I thought a lot about exploring some new areas, like Arenal and La Fortuna with the volcanoes and lush rainforest (which we still want to do!), but we had loved the Southern Pacific/Dominical area and while we had never before vacationed in the same place, something about it just drew us back. Also the fact that I'd be planning this trip myself and we'd be leaving in 2 months. So I hopped on VRBO, bookmarked a few houses, and had everyone agree on one during dinner the next day and we were set! I connected with the house management company to help book some tours and we were good to go.
I tried to balance our love of adventure (and our particular love of jumping off rocks into water) with our teenagers' increasing delight in sleeping in and having recharge time on vacation.
We've always been huge fans of traveling and vacationing with our kids (obviously), but as they get older it really has become so much more precious. They are so busy - we are all so busy - and they go to three different schools in three very spread out locations with three very different schedules. We still eat dinner together very night, but it's not until 8:15 pm and even then 1 person is sometimes missing. Vacation is the one time we are all on the same time table, without distractions, without activities or girlfriends or errands or chores or any of the things that fill our days at home. And our week in Costa Rica was just as precious and wonderful as I wanted it to be.
Our itinerary:

Day 1/Mon: Fly Dallas - San Jose (10:35 am - 2:30 pm), stop immediately for delicious Costa Rican food that James has missed so much, drive 4 hours to our rental house in Dominical.

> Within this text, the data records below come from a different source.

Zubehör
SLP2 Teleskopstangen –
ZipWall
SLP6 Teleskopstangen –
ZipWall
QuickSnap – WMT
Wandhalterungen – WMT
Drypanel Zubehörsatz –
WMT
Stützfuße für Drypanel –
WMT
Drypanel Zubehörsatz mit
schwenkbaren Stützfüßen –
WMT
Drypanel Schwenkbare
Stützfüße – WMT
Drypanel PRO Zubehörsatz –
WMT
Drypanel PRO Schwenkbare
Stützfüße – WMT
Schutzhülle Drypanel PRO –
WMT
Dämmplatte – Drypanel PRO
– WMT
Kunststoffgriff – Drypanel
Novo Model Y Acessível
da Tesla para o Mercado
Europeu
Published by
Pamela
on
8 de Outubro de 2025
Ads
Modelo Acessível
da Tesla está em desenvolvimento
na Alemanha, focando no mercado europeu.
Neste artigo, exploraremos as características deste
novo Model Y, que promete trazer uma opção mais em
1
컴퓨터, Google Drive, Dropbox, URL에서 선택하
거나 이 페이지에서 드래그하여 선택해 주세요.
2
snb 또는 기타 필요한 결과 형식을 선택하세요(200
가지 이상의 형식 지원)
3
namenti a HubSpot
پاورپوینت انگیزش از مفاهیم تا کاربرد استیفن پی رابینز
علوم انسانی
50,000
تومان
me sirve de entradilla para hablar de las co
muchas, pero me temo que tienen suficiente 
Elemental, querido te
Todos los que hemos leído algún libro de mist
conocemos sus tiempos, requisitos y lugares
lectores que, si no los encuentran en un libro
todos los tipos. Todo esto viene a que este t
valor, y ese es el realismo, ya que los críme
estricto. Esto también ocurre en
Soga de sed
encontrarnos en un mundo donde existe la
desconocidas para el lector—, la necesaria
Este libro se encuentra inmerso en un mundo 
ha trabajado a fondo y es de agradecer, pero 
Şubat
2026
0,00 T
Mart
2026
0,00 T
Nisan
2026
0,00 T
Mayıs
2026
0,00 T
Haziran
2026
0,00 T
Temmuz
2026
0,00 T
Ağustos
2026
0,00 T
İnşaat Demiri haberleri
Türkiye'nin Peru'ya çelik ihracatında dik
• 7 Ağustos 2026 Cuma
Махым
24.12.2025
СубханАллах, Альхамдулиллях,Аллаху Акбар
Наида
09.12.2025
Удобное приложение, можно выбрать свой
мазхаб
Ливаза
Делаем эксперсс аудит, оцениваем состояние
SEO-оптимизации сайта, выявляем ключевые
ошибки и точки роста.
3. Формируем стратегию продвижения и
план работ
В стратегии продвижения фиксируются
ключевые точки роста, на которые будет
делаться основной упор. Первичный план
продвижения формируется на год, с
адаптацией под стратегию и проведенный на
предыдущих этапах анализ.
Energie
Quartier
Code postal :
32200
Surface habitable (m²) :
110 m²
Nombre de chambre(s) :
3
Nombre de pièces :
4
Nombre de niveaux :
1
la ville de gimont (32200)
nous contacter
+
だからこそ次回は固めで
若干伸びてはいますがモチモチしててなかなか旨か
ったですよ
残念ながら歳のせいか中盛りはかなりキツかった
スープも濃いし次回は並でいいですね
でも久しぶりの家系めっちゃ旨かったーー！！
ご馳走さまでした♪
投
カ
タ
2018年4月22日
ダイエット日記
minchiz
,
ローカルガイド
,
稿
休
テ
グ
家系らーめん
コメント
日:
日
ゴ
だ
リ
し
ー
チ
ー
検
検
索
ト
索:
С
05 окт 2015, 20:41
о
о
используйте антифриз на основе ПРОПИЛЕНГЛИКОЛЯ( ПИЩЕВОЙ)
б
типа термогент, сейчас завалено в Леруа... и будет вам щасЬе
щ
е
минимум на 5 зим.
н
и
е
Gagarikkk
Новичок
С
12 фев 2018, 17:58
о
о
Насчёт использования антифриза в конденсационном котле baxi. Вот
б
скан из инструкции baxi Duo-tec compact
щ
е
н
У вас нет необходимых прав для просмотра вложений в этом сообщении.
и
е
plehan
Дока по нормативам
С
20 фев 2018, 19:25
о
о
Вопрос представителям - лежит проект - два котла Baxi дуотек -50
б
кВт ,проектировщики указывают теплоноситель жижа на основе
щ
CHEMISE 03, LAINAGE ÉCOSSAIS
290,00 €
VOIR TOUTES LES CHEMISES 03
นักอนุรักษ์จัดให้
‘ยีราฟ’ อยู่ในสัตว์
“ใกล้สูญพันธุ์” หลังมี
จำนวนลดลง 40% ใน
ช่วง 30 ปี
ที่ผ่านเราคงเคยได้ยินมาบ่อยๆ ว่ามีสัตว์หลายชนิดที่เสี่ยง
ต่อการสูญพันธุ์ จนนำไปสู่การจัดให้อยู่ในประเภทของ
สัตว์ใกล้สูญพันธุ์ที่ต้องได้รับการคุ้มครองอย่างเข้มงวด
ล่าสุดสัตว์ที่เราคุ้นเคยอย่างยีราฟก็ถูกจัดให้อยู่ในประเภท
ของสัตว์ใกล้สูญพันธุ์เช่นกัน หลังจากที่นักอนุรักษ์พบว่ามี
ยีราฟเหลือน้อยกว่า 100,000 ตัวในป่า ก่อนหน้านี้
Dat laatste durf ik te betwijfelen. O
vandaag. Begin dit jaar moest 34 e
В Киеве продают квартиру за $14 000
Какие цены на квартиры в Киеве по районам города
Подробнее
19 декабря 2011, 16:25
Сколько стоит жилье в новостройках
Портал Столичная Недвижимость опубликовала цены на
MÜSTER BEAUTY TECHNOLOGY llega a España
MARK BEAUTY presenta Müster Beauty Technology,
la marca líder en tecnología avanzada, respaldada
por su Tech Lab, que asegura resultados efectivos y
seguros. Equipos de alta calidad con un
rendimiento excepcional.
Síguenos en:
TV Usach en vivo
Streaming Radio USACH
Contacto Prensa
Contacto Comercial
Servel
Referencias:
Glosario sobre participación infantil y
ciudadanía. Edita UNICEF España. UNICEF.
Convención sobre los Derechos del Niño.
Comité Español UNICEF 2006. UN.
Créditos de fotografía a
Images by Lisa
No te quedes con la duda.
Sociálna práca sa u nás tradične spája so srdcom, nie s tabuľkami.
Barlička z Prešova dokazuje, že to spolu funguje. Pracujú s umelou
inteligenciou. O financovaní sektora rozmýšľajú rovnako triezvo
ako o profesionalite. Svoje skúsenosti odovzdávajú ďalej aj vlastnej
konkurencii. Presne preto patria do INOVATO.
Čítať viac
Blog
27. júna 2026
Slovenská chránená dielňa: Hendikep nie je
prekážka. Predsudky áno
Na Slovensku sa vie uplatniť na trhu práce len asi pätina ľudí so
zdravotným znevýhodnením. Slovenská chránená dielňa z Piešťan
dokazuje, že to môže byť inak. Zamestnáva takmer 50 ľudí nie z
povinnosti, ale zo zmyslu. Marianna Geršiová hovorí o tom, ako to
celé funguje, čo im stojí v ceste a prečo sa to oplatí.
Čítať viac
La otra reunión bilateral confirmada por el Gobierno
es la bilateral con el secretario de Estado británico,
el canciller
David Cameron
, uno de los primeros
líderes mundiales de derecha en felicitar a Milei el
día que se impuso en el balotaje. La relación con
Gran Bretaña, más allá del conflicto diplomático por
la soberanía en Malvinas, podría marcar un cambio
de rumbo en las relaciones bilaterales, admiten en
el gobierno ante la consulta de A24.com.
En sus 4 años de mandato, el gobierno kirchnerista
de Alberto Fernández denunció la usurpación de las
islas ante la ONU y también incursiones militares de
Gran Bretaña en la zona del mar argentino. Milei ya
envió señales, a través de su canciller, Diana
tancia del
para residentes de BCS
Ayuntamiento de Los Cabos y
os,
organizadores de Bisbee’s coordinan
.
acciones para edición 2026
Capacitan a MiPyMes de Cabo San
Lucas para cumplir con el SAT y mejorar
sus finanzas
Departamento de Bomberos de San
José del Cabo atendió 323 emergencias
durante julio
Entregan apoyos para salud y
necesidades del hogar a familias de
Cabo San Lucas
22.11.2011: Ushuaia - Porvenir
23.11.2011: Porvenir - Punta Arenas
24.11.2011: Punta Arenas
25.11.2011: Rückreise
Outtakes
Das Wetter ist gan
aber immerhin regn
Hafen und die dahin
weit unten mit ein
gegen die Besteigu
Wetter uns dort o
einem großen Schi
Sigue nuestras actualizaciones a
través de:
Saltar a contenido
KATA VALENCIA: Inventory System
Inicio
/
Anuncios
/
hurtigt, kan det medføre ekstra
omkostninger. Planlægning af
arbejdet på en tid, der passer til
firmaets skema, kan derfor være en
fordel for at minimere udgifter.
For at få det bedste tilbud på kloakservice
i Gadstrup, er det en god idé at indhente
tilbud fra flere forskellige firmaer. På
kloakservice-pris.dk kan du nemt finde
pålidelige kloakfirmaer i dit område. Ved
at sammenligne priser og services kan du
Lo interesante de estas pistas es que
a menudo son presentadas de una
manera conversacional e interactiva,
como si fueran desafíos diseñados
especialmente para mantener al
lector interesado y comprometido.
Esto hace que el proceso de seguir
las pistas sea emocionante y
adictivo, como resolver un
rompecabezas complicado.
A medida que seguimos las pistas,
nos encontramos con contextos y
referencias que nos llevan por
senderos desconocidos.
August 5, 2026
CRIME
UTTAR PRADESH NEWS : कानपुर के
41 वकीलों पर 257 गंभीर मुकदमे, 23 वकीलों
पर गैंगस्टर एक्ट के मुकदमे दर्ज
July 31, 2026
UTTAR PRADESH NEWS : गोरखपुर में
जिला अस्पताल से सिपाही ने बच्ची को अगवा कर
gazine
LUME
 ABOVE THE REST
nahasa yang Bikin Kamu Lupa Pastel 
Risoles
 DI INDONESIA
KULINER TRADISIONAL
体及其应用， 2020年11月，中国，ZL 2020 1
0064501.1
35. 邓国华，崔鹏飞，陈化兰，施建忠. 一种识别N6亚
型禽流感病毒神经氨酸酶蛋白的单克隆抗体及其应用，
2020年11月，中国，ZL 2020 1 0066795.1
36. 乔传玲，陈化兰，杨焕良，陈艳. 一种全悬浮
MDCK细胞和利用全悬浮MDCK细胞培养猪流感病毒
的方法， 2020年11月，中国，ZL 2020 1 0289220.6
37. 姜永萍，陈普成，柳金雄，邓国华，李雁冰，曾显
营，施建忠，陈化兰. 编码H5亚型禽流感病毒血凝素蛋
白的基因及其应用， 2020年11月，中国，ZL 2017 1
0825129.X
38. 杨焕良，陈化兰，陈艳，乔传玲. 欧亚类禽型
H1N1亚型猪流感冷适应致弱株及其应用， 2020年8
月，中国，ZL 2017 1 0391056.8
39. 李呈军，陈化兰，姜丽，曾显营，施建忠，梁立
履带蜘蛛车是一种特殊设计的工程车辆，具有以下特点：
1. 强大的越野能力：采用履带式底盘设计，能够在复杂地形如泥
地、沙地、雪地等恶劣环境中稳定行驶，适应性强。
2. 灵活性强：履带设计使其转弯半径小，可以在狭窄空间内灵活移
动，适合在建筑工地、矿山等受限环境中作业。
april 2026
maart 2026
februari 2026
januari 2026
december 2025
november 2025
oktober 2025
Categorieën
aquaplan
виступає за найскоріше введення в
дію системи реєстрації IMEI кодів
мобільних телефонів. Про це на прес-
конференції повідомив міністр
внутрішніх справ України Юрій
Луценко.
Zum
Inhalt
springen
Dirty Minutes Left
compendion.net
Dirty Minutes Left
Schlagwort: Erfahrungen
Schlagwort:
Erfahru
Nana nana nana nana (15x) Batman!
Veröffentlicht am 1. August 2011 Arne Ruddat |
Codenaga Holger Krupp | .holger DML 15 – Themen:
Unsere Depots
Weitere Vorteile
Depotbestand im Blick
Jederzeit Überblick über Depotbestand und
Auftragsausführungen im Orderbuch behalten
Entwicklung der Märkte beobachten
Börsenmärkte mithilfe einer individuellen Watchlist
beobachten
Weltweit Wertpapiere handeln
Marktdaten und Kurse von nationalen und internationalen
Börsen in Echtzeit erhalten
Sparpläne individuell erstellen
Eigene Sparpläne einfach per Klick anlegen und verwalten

Day 2/Tues: Zipline tour in Uvita in the morning with a bonus visit to the Uvita Waterfall, house lounge time in the afternoon, and a night hike through the rain forest after dark!
Day 3/Wed: Day trip to Corcovado National Park and a private chef dinner at the house that night.
Day 4/Thurs: Lazy morning and then afternoon on our own boat with a sunset dinner
Day 5/Fri: Nauyaca Waterfall in the mid-morning and lazy time at home all afternoon
Day 6/Sat: Check out of the rental house by 10 am, brunch, Alturas Animal Sanctuary tour, drive 4 hours to airport, stopping for dinner on the way, and then fly San Jose to Dallas (11:35 pm - 5:05 am on Day 7/Sun)
We landed at 4:40 am Sunday morning and had to wait on the plane for customs to open. We cruised through right at 5:01 am, grabbed an Uber and were home by 6, and then were all asleep by 6:15. I got everyone up by 10 so we could still sleep Sunday night with work and school realities about to crash upon us. Overall everyone seemed to feel good! It was a really lovely trip and I can't believe one week ago today I woke up to this spectacular view to enjoy my morning tea.
I have real plans to recap actual details of the trip, so fingers crossed, but just in case, I wanted to get this out!
I hope everyone is doing so well, or as well as we can be in the now times, thank you for continuing to be here and read when I manage to post!